START Supplied entries

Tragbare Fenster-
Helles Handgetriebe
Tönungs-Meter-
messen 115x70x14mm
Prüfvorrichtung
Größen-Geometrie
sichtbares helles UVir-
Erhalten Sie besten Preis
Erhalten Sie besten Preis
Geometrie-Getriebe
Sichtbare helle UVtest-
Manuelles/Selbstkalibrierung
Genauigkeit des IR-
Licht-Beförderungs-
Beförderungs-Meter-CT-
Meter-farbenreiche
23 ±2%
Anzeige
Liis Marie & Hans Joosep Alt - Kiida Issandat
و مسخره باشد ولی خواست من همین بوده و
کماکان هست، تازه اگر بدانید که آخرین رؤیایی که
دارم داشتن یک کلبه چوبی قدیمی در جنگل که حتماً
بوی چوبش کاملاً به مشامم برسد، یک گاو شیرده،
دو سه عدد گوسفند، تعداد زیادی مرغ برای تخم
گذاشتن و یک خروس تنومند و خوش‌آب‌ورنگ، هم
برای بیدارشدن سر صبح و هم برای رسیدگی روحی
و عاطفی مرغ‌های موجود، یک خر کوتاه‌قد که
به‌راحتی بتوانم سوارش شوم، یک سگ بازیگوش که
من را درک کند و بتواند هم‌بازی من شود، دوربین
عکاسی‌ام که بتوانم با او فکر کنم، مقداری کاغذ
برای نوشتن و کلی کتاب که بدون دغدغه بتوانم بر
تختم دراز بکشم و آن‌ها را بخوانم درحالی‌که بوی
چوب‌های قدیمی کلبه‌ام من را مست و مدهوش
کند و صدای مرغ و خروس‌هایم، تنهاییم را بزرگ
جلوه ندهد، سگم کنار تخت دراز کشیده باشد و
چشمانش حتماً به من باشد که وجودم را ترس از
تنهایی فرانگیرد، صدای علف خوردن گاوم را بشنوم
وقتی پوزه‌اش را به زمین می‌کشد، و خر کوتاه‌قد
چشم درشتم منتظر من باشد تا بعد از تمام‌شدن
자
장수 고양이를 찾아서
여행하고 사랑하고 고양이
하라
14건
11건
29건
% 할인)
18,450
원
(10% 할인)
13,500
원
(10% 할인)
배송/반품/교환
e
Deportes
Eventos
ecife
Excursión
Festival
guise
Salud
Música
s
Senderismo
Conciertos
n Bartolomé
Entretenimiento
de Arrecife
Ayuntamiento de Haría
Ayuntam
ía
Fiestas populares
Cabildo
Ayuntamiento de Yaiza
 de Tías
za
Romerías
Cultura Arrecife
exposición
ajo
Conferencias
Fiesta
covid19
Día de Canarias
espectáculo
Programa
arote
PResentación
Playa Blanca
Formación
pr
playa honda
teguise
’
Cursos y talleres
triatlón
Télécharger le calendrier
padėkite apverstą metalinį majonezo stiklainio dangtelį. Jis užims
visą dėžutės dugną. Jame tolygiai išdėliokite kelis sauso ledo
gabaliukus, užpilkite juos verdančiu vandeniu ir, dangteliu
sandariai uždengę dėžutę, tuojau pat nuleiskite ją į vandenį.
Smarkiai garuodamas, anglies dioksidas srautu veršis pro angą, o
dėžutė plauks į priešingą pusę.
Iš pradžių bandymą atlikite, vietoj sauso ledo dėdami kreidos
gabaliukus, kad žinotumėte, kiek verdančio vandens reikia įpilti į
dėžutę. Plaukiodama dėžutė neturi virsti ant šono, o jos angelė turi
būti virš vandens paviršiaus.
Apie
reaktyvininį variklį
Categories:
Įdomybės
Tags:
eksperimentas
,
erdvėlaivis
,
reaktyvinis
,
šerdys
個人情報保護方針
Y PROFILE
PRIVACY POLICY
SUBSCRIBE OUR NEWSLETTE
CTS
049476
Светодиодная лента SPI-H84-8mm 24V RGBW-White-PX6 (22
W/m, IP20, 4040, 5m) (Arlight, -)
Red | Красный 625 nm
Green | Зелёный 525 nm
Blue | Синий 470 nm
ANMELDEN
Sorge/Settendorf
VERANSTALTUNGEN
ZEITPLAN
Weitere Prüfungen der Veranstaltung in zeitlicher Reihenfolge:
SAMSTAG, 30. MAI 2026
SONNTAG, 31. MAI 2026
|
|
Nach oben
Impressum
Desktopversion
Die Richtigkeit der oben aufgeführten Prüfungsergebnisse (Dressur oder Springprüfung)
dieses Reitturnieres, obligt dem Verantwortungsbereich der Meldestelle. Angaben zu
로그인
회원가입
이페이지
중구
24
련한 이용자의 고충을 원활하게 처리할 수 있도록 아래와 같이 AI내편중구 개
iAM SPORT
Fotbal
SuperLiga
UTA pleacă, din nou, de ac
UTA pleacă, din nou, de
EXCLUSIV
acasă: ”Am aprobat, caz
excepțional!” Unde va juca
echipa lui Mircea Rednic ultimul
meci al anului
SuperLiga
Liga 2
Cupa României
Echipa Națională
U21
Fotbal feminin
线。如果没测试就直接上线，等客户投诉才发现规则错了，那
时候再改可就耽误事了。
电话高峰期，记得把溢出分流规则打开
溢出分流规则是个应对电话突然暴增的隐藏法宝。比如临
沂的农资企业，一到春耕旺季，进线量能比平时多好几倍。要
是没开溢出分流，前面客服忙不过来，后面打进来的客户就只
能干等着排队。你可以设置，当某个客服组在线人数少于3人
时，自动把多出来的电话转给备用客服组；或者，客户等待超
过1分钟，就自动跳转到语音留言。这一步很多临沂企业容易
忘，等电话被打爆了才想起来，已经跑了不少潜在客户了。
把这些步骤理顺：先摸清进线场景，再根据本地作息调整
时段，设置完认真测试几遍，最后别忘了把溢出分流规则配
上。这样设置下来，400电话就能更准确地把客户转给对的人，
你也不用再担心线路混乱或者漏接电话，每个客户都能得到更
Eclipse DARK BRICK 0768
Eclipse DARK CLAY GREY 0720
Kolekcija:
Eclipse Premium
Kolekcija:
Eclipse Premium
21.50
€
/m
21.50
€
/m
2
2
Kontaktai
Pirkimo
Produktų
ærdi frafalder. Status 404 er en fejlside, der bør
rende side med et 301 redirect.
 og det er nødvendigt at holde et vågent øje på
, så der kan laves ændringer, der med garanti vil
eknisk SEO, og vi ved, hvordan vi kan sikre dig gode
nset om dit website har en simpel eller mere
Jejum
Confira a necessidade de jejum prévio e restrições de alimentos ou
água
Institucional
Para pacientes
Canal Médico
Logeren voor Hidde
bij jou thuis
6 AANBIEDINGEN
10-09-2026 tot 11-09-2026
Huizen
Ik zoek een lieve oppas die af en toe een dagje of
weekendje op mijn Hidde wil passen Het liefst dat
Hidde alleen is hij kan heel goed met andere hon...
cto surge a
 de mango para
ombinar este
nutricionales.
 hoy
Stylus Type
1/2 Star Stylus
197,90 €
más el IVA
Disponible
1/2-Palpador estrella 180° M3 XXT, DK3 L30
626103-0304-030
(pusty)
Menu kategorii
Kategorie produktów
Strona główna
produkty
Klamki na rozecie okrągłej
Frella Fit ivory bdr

END Supplied entries

Using the records above, gather all lines where the string "Ayuntamiento" is present.

▶ [Written answer]:
Ayuntamiento de Haría
Ayuntamiento de Yaiza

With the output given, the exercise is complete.